| Selected passage |

—————

I launched a DataProc cluster in GCP, with one master node and 3 work nodes. Every node has 8 vCPU and 30G memory.
I developed a pyspark code, which read one csv file from GCS. The csv file is about 30G in size.
df_raw = (
spark
.read
.schema(schema)
.option('header', 'true')
.option('quote', '"')
.option('multiline', 'true')
.csv(infile)
)
df_raw = df_raw.repartition(20, "Product")
print(df_raw.rdd.getNumPartitions())
Here is how I launched the pyspark into dataproc:
gcloud dataproc jobs submit pyspark gs://<my-gcs-bucket>/<my-program>.py \
--cluster=${CLUSTER} \
--region=${REGION} \
I got the partition number of only 1.
I attached the nodes usage image here for your reference.
Seems it used only one vCore from one worker node.
How to make this in parallel with multiple partitions and using all nodes and more vCores?
Tried repartition to 20, but it still only used one vCore from one work node, as below:
Pyspark default partition is 200. So I was surprised to see dataproc didn't use all available resources for this kind of task.
This isn't a dataproc issue, but a pure Spark/pyspark one.
In order to parallelize your data it needs to split into multiple partitions - a number larger than the number of executors (total worker cores) you have. (E.g. ~ *2, ~ *3, ...)
There are various ways to do this e.g.:
Split data into files or folders and parallelize the list of files/folders and work on each one (or use a database that already does this and keeps this partitioning in Spark read).
Repartition your data after you get a Spark DF e.g. read the number of executors and multiply them by N and repartition to this many partitions. When you do this, you must chose columns which divide your data well i.e. into many parts, not into a few parts only e.g. by day, by a customer ID, not by a status ID.
The code runs on the master node and the parallel stages are distributed amongst the worker nodes, e.g.
Since Spark functions are lazy, they only run when you reach a step like write or collect which causes the DF to be evaluated.

—————

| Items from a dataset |
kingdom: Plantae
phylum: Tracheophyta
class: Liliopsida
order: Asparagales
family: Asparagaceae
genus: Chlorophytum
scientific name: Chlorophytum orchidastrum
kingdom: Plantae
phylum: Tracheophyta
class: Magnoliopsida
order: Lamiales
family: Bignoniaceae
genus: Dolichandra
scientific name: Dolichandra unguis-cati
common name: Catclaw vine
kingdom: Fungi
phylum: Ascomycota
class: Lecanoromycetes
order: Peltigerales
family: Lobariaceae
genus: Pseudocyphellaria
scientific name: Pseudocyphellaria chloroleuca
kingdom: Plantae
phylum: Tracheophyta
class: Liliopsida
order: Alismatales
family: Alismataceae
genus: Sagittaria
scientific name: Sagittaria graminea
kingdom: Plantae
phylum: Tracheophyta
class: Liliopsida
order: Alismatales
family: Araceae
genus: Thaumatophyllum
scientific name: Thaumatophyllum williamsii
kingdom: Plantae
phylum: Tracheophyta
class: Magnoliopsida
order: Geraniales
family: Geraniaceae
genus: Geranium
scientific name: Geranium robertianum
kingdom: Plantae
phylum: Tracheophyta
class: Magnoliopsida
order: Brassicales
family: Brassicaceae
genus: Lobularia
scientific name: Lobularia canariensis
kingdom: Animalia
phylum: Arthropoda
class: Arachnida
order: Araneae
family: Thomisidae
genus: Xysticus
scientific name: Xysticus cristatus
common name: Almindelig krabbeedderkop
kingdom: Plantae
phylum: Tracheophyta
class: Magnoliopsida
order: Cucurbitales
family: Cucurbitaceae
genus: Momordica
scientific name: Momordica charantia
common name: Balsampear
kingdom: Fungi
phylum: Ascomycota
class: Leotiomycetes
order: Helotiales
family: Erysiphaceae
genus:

—————

| Parts of the exercise |
[1] From the Dataproc thread, extract the text starting at "print(df_raw.rdd.getNumPartitions())" and ending at "have. (E.g. ~ *2, ~ *3, ...)".
[2] Summarize the Dataproc thread in two sentences.

| Answers for each item |
[1]
print(df_raw.rdd.getNumPartitions())
Here is how I launched the pyspark into dataproc:
gcloud dataproc jobs submit pyspark gs://<my-gcs-bucket>/<my-program>.py \
--cluster=${CLUSTER} \
--region=${REGION} \
I got the partition number of only 1.
I attached the nodes usage image here for your reference.
Seems it used only one vCore from one worker node.
How to make this in parallel with multiple partitions and using all nodes and more vCores?
Tried repartition to 20, but it still only used one vCore from one work node, as below:
Pyspark default partition is 200. So I was surprised to see dataproc didn't use all available resources for this kind of task.
This isn't a dataproc issue, but a pure Spark/pyspark one.
In order to parallelize your data it needs to split into multiple partitions - a number larger than the number of executors (total worker cores) you have. (E.g. ~ *2, ~ *3, ...)

[2] A user reading a 30G CSV file with PySpark on a Dataproc cluster of one master and three worker nodes got only one partition, and even after repartitioning to 20, only one vCore on one worker node was used. The reply says this is a Spark issue rather than a Dataproc one and that the data must be split into more partitions than there are worker cores, either by splitting it into files or folders or by repartitioning the DataFrame on a column that divides it into many parts.